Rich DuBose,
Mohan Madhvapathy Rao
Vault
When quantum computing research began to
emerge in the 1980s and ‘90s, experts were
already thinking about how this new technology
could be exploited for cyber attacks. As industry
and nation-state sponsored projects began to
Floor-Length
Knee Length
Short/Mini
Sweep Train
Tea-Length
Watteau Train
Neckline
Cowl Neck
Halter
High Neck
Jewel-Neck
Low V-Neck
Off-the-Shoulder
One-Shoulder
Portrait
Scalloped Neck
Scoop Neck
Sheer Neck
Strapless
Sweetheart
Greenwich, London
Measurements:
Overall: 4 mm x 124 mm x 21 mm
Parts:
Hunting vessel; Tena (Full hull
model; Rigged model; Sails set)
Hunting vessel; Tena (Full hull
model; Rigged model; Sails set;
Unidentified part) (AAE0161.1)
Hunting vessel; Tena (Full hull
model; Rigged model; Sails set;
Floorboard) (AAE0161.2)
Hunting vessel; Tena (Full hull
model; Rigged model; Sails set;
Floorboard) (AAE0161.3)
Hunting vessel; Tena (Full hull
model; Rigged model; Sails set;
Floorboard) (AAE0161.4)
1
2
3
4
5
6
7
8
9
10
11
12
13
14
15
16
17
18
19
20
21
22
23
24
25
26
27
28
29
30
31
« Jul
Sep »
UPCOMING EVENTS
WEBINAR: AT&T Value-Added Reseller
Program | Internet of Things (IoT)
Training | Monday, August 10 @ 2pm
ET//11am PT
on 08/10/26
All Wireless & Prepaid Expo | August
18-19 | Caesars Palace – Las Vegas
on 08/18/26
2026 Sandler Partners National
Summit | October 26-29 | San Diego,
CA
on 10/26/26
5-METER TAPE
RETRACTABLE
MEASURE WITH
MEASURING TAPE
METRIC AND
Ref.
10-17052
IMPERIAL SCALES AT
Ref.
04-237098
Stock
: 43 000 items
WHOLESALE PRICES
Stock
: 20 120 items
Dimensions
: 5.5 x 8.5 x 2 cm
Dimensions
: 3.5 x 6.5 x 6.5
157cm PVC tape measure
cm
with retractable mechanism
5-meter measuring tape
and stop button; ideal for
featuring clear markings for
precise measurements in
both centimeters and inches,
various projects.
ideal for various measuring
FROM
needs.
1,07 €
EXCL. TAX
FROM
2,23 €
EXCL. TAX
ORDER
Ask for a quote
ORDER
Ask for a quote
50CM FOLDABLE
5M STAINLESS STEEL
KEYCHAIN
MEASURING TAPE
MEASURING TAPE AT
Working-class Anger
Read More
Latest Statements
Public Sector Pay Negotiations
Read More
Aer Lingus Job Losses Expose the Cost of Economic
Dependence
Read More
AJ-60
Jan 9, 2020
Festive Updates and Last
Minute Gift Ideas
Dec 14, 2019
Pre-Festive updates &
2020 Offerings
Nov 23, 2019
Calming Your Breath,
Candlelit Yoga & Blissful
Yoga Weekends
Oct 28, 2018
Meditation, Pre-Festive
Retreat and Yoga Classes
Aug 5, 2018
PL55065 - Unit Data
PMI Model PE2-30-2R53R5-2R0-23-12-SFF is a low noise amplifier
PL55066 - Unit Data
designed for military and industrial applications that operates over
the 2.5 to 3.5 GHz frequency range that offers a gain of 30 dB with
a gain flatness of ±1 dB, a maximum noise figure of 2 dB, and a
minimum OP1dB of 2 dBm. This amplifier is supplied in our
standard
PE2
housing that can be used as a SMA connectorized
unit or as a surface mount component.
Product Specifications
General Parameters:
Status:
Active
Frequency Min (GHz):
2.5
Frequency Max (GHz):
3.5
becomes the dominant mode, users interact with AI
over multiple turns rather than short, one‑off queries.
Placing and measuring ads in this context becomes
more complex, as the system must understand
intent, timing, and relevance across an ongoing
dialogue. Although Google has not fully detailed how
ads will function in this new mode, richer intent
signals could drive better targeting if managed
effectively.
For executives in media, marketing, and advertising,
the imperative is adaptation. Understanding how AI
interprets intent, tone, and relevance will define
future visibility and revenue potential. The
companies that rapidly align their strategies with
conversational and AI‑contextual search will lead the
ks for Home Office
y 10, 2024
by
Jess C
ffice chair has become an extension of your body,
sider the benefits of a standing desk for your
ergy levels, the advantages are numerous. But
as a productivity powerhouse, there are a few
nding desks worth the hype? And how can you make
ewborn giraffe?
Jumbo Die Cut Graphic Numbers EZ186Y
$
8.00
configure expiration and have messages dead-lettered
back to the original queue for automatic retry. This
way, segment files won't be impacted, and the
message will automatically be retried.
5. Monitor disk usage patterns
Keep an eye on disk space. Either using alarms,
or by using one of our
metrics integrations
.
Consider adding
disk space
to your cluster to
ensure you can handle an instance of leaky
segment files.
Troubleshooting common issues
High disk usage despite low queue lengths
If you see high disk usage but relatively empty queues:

══════════════════════════════

Task brief: Look back at the entries above. Retype the line with "18-19 | Caesars Palace – Las Vegas", the line with "and stop button; ideal for", and all lines in between.

Result of this exercise:
18-19 | Caesars Palace – Las Vegas
on 08/18/26
2026 Sandler Partners National
Summit | October 26-29 | San Diego,
CA
on 10/26/26
5-METER TAPE
RETRACTABLE
MEASURE WITH
MEASURING TAPE
METRIC AND
Ref.
10-17052
IMPERIAL SCALES AT
Ref.
04-237098
Stock
: 43 000 items
WHOLESALE PRICES
Stock
: 20 120 items
Dimensions
: 5.5 x 8.5 x 2 cm
Dimensions
: 3.5 x 6.5 x 6.5
157cm PVC tape measure
cm
with retractable mechanism
5-meter measuring tape
and stop button; ideal for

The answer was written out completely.